No tak ale przecież w naturze jest tak, że przetrwają najsilniejsze jednostki, a my biali cywilizowani wkroczyliśmy w ich życie nie pytając o zdanie. teraz tam tkwimy z tą nasza śmieszną pomocą, a tak najbardziej ludzkim było by pozostawienie ich samym sobie. Ale biały człowiek tego nie zrobi, a to tylko dla tego że Afryka to bogaty kontynent, jego ziemie kryją wiele bogactw naturalnych.
Eeeee... Tylko że ich problemy zaczęły się po dekolonizacji. Po latach "niewoli" ten okropny biały człowiek pozostawił murzynów samych sobie. No i zaczęły się masowe rzezie, ciągłe wojny, klęski głodu itp. Takich problemów tam nie było (przynajmniej nie na taką skale) dopóki ci wstrętni biali trzęśli czarnym lądem.
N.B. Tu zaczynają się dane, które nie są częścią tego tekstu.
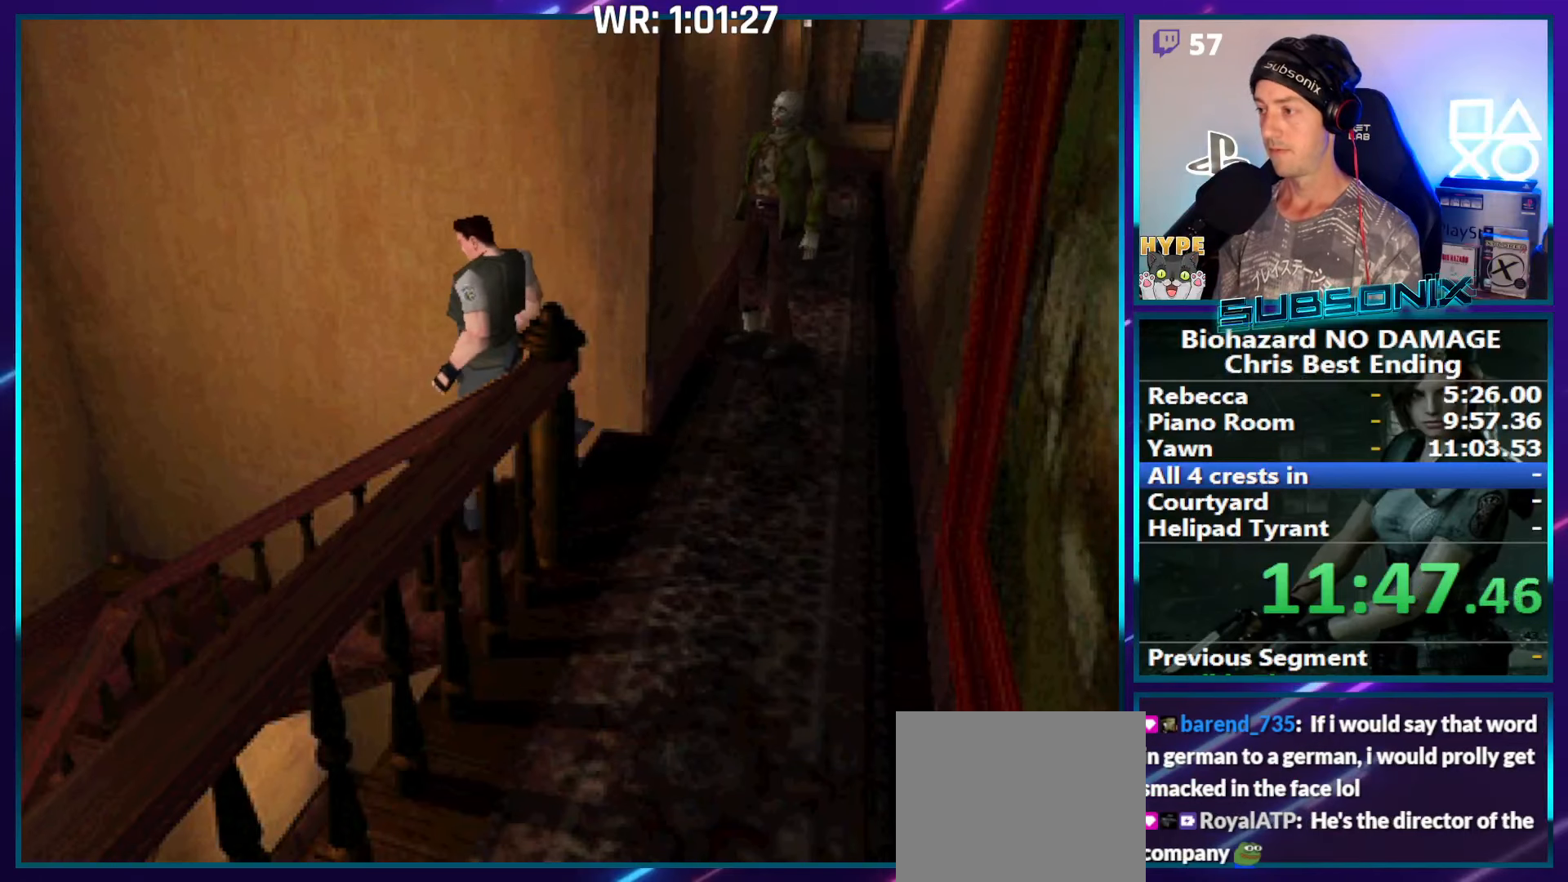
{"buttons": ["CROSS", "SQUARE", "DPAD_UP", "DPAD_LEFT"], "right_stick": "center", "events": [[66, "CROSS", "up"], [250, "CROSS", "down"], [300, "CROSS", "up"], [416, "CROSS", "down"]]}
Dodam jeszcze, że spotkałem się z opiniami ludzi wracającymi z Afryki, gdzie pracowali z murzynami. I gro z nich twierdzi, że cechą charakterystyczną czarnych jest olewactwo i obijanie się. Podobne doniesienia przychodzą z krajów dotkniętych klęskami. Gdy w jakimś kraju była susza to przysłano tam wsparcie w postaci żywności. Rok później wysłano tam obserwatorów, aby sprawdzić jak murzyni sobie radzą gdy susza się skończyła. A na miejscu... murzyni siedzą sobie pod palmami, a zapytani dlaczego nie pracują na polach odpowiedzieli, że po co? Przecież biały człowiek przyśle papu. Tylko że skoro nie było suszy, to biały człowiek papu nie przysłał i głód trwał. No sorry, ale z takim podejściem to niczego się nie osiągnie.
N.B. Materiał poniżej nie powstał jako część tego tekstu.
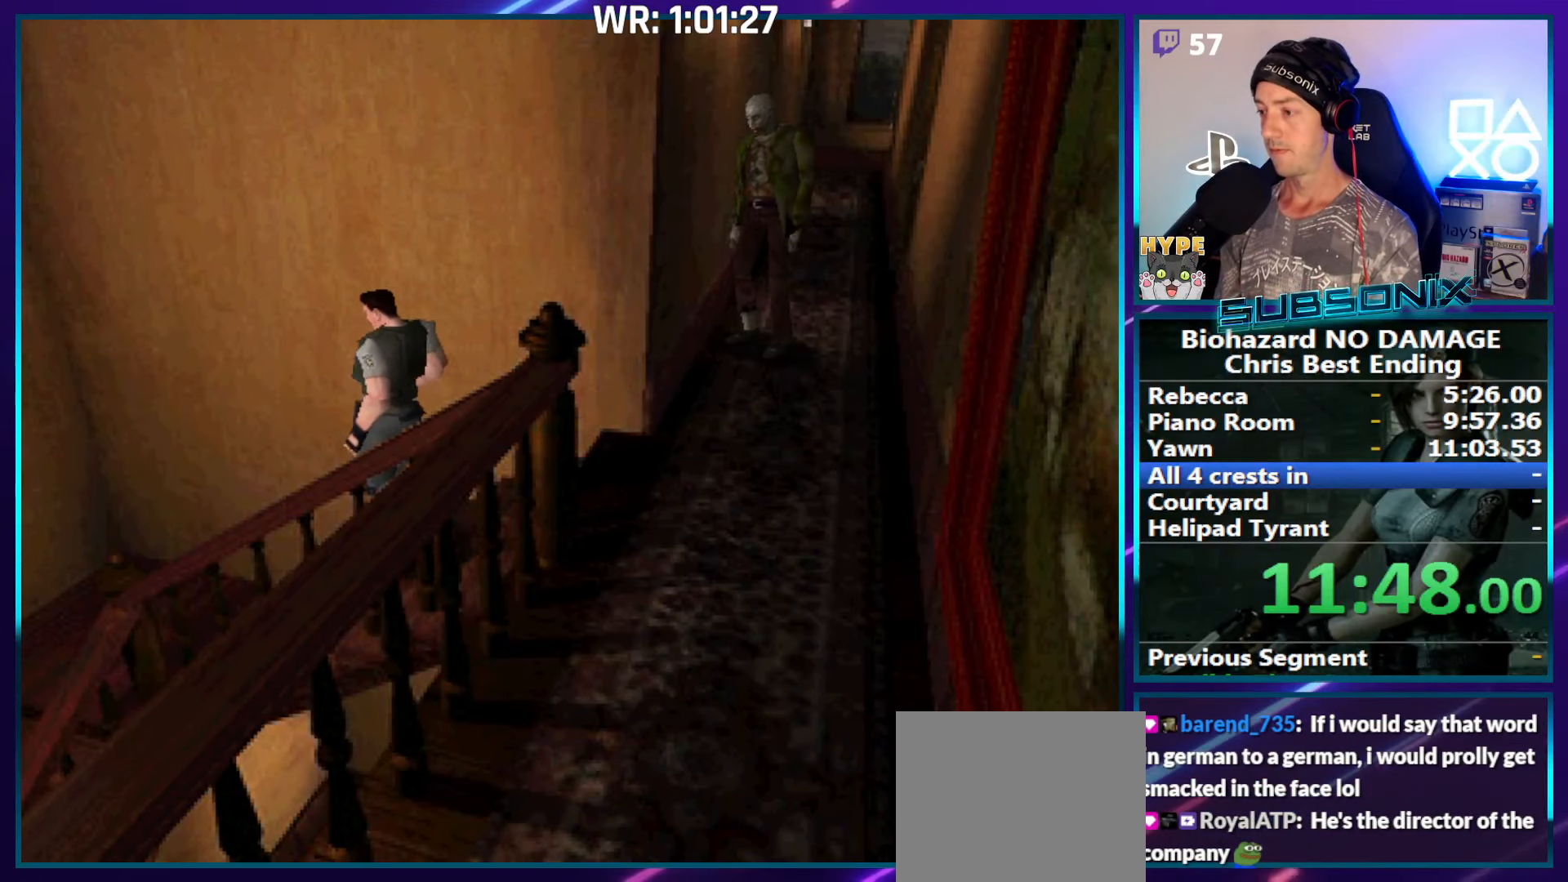
{"buttons": ["CROSS", "SQUARE", "DPAD_UP", "DPAD_LEFT"], "right_stick": "center", "events": [[16, "CROSS", "up"], [116, "CROSS", "down"], [183, "CROSS", "up"], [300, "CROSS", "down"], [366, "CROSS", "up"], [466, "CROSS", "down"]]}
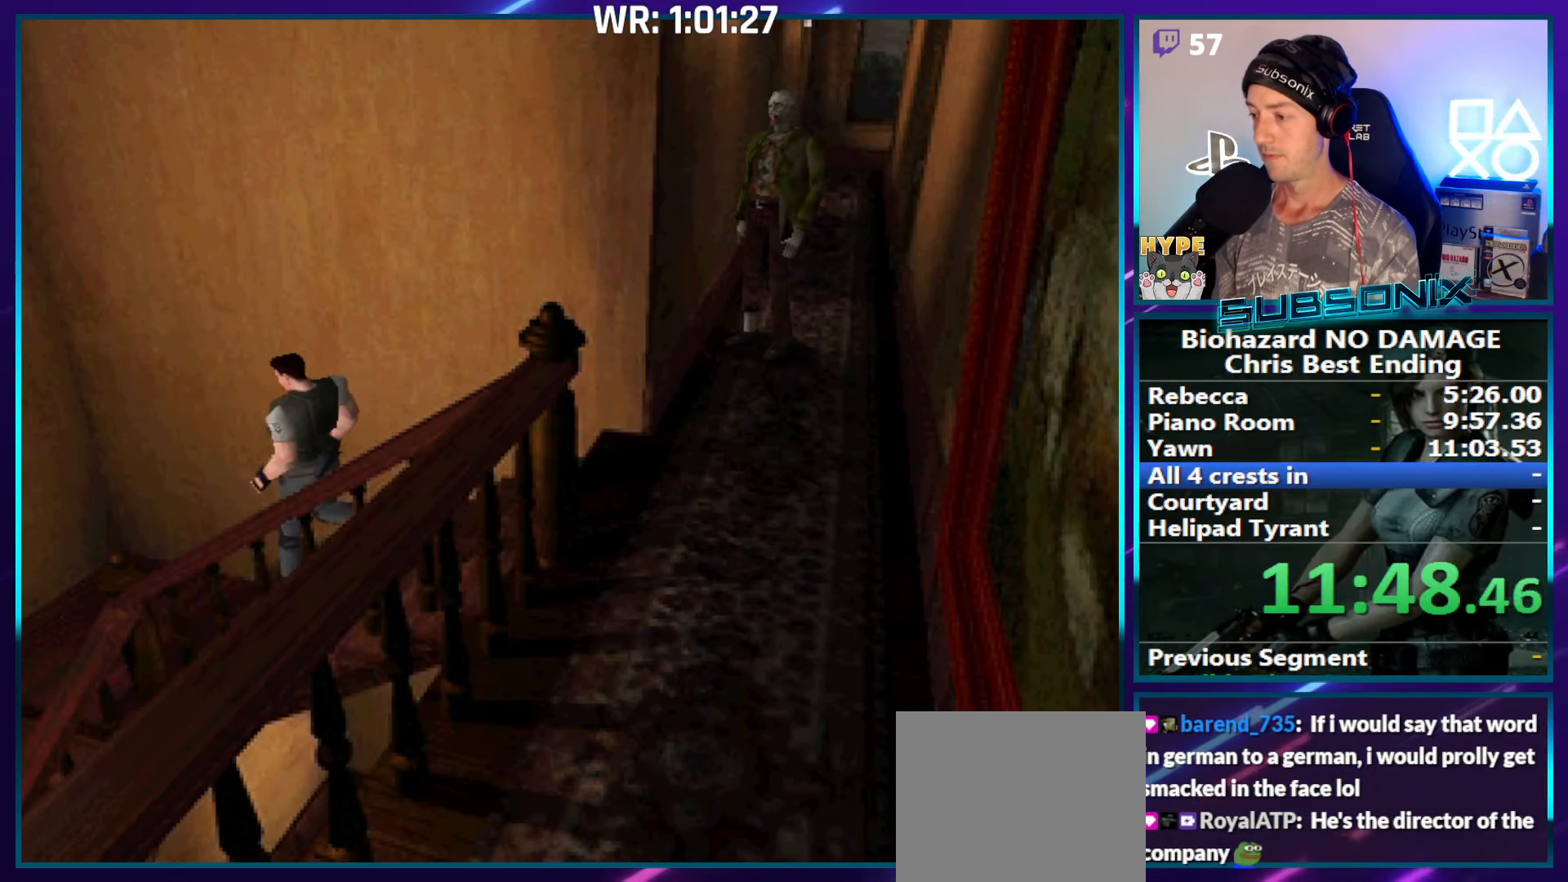
{"buttons": ["CROSS", "SQUARE", "DPAD_UP", "DPAD_LEFT"], "right_stick": "center", "events": [[50, "CROSS", "up"], [133, "CROSS", "down"], [200, "CROSS", "up"], [300, "CROSS", "down"], [383, "CROSS", "up"], [466, "CROSS", "down"]]}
Do dzisiaj JEDYNE linie kolejowe w Afryce to tory wybudowane blisko sto lat temu przez Europejczyków
Podobnie bezsensowna jest pomoc finansowa dla krajów afrykańskich. te pieniądze trafiają do lokalnych kacyków, władyków i innych kozaków z kałaszami trzęsących okolica. Anonimowy urzędnik ONZ powiedział kiedyś, że żeby te pieniądze trafiły choćby w części do potrzebujących, to trzeba by je zrzucać im z samolotów.